Facebook community pages- your local area pages and town groups are always good at this. Ask a question, clarify about what you want and in a matter of hours you will have truthful answers of people who were also using companies in your locality and will have no reason to be polite about the displeasant experience.
Google reviews are not to be read but read laterally. Pull up the one and two-star reviews and also examine the response of the company. The practice of professionalism is one of the most obvious lenses that would give a better idea as to how a business is run. Faultfinding and defensiveness ought to drive you out.
Gather three quotes at least. Also ensure that each one is covering exactly the same amount of work i.e. doors only, or doors and frames and carcasses since a partial quote being compared to a full-scale quote is a sure way to become confused about value.
When Respraying Is the Ught Answer.
There is no use denying it.
Wickedly warped cabinets doors with swollen edges, or falling to pieces, can never be salvaged by paint. A respray enhances the surface that is in good condition – a respray cannot repair surfaces that are really damaged.
Same with the cadavers behind the doors. In case they are wet, greasy or have defective structure, the issue goes deeper than appearance and must be addressed accordingly in the first place.
And even when your kitchen layout makes you literally insane – when the workflow is annoying and no visual solution will resolve this daily irritation – then a respray will get you a prettier version of something that still will not perform as desired. That is worth telling yourself the truth before going to spend money.
But workable kitchens, which only look chippy? One of the most competitive value propositions in Irish home improvement currently is a respray.
An example of a story that shows the point.

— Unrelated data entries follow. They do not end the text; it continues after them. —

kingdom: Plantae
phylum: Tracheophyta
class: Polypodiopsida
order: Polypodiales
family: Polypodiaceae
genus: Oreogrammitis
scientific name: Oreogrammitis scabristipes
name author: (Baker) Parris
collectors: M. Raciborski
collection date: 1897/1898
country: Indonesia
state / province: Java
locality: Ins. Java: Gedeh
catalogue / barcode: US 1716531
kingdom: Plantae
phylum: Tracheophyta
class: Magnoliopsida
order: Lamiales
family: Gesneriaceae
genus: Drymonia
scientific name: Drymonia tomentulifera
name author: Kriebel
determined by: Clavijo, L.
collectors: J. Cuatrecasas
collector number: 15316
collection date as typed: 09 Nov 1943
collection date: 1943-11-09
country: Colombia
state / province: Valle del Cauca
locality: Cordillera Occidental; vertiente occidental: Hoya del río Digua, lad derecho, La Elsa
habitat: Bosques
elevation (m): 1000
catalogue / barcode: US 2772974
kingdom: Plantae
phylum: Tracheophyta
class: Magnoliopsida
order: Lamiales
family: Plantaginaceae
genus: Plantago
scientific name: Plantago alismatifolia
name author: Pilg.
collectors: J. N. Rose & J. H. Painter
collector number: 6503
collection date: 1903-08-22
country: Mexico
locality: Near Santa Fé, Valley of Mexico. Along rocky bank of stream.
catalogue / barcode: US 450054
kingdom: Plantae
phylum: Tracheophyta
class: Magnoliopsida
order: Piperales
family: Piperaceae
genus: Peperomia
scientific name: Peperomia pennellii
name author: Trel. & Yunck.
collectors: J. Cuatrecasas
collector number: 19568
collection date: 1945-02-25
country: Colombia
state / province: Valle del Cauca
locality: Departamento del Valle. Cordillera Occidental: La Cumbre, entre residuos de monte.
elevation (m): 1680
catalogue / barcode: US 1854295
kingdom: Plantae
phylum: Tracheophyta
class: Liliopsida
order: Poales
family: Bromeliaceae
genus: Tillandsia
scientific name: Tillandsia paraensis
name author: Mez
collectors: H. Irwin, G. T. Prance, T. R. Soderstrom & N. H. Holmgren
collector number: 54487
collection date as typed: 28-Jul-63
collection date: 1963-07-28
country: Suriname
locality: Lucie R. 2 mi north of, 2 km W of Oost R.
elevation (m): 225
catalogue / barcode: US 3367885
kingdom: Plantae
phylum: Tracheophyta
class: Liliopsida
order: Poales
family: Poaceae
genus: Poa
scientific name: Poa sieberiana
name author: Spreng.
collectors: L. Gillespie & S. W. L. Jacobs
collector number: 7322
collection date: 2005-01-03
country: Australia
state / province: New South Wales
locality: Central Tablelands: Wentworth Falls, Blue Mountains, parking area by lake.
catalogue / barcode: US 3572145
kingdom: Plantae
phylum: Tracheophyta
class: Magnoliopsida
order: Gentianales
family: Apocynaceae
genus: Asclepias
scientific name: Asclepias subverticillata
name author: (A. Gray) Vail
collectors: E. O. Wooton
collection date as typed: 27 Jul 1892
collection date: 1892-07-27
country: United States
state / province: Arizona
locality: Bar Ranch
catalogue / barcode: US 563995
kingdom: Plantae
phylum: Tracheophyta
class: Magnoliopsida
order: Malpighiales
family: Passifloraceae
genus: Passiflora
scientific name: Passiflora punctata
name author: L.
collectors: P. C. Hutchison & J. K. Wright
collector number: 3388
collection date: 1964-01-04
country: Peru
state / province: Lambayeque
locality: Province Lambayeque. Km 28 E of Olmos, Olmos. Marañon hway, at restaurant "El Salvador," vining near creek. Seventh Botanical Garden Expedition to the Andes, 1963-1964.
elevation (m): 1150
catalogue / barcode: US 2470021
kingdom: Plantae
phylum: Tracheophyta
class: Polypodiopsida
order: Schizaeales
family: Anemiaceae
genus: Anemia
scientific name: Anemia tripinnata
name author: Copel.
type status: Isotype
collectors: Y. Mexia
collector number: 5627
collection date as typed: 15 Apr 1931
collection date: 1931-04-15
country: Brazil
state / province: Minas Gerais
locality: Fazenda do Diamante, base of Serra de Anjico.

Last year, a family in Limerick was quoted 19500 to have their entire kitchen replaced. New all round, units, work tops, all. They waited, obtained three respray quotes and settled on a company that quoted them a deep charcoal with new brushed nickel handles at a cost of 2600.
One of the relatives came two weeks after the work was done and spent half an hour enquiring about the new kitchen – what unit brand they had chosen, what they had found their worktops, whether the layout was different.
The layout hadn’t changed. Neither had the worktops. The doors and the handles only.
That story is not unusual. It is the logical result of a respray job.
The Bottom Line
In the case of a structurally sound kitchen, but you are tired of the way it looks, then it is almost certain that a respray is worth thinking seriously over before anything more radical. The difference in terms of finance is quite considerable. The visual effects, the work of an expert operator, are really amazing. The interference is low in comparison to complete renovation.
Identify an organization that has an actual track record. Combative questions regarding process and materials. See their reviews critically. Do not go after the lowest price. And believe any tradesperson, who begins to speak of prep, before he begins to speak of colour, that he is the right man to the work.